Ingredients you will need:
2-3 lbs Beef Stew Meat
4 Large Idaho Potatoes
1 Can Goya Tomato Sauce
1 Can Goya Pigeon Peas (Gandules)
1 Packet Sazon
5 chunks of garlic (chopped up)
4 tbsp Goya Sofrito
10 Pimento Olives
1/4 tsp Salt
1/4 tsp Black Pepper
4 tbsp Xtra Virgin Olive Oil
2-4 cups White Rice
Water (to cover the meat and the rice)
Put the stew meat in a bowl and thoroughly wash it. You can pat the cubes dry if you like or just drain the excess water out of the bowl. Add the salt, pepper, olive oil and garlic to the meat and toss around in the bowl. Cover tightly and place the meat in the refrigerator for at least 1/2 hour before cooking.
In the meantime, wash and peel your potatoes and cut them into chunky wedges. Once you have finished cutting up the potatoes, take a heavy pot and drizzle a little bit of oilve oil in the bottom. Heat on medium for a few seconds. Take the marinated meat out of the fridge and place into the pot. Brown on all ends to seal the meat juices in. Slowly add 1/2 of the can of tomato sauce, 1/2 packet of sazon, the sofrito and enough water just to cover the meat along with 5 olives. Bring to a boil for 5 minutes.
Once your meat has boiled for a few minutes add your potatoes and once again bring to a boil for 5 minutes. Add the olives. Now, cover the pot and bring down to a simmer. You will leave it on simmer for the next 1 1/2 hours.
Exactly a half hour before the stew is done you will make your Spanish rice. Open your can of gandules and pour out the excess water. Pour the beans into a strainer and rinse off with cold water, set aside.
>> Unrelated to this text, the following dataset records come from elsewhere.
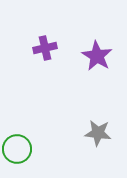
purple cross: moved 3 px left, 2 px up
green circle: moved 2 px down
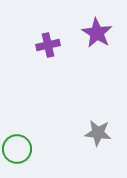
purple cross: moved 3 px right, 3 px up
purple star: moved 23 px up
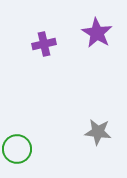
purple cross: moved 4 px left, 1 px up
gray star: moved 1 px up
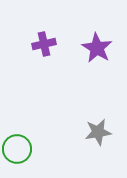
purple star: moved 15 px down
gray star: rotated 16 degrees counterclockwise
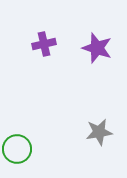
purple star: rotated 12 degrees counterclockwise
gray star: moved 1 px right
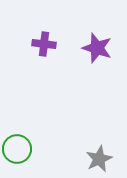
purple cross: rotated 20 degrees clockwise
gray star: moved 27 px down; rotated 16 degrees counterclockwise
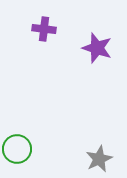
purple cross: moved 15 px up
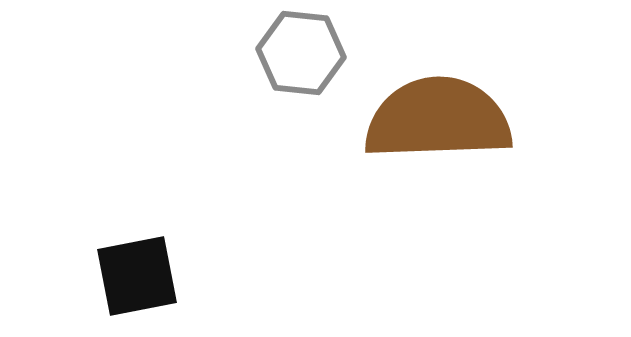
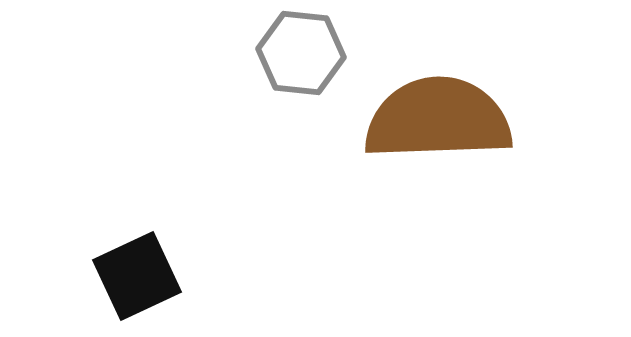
black square: rotated 14 degrees counterclockwise
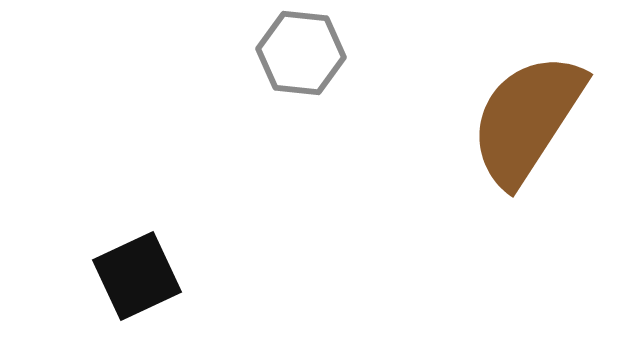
brown semicircle: moved 89 px right; rotated 55 degrees counterclockwise
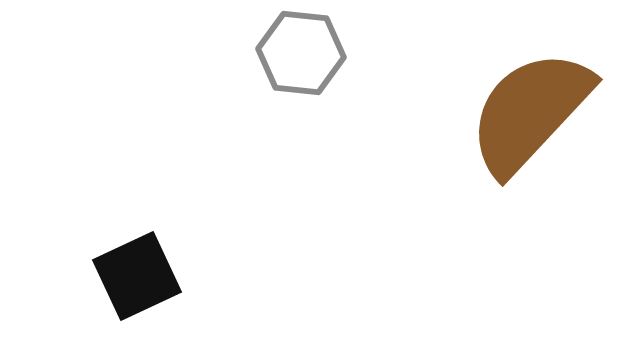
brown semicircle: moved 3 px right, 7 px up; rotated 10 degrees clockwise
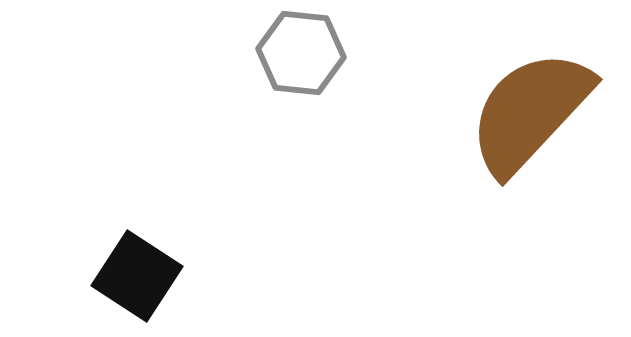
black square: rotated 32 degrees counterclockwise
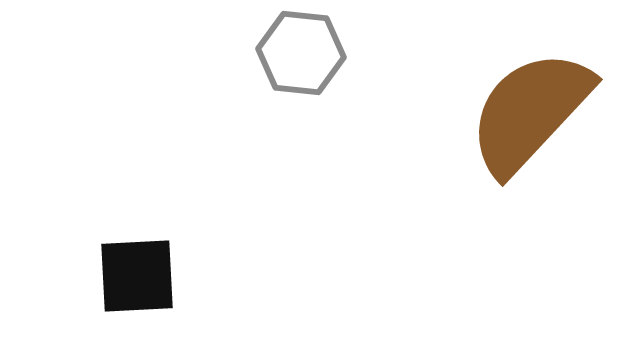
black square: rotated 36 degrees counterclockwise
Do the same with your White Rice. Place the rice in a strainer or a bowl and rinse in cold water for a total of three times. This takes any of the excess starch out of the rice and makes it softer to eat.
Once again drizzle some olive oil into the pot for your rice. Add the 2 tbsp of sofrito and stir around for a few seconds. Add your gandules and cook for 2-3 minutes. Gently pour the tomato sauce and the rest of the sazon over the beans and stir around. Add your rice and just enough water to cover it and 5 olives. Cook uncovered on high until all of the water is absorbed. Once you see the water starting to disappear, move the rice towards the center of the pot. Cover and cook on simmer for 20 minutes or so. Remember not to stir the rice but only gently move it towards the center of the pot.
Once the rice is done, you can serve it with the hot beef stew right on top of it…enjoy!!!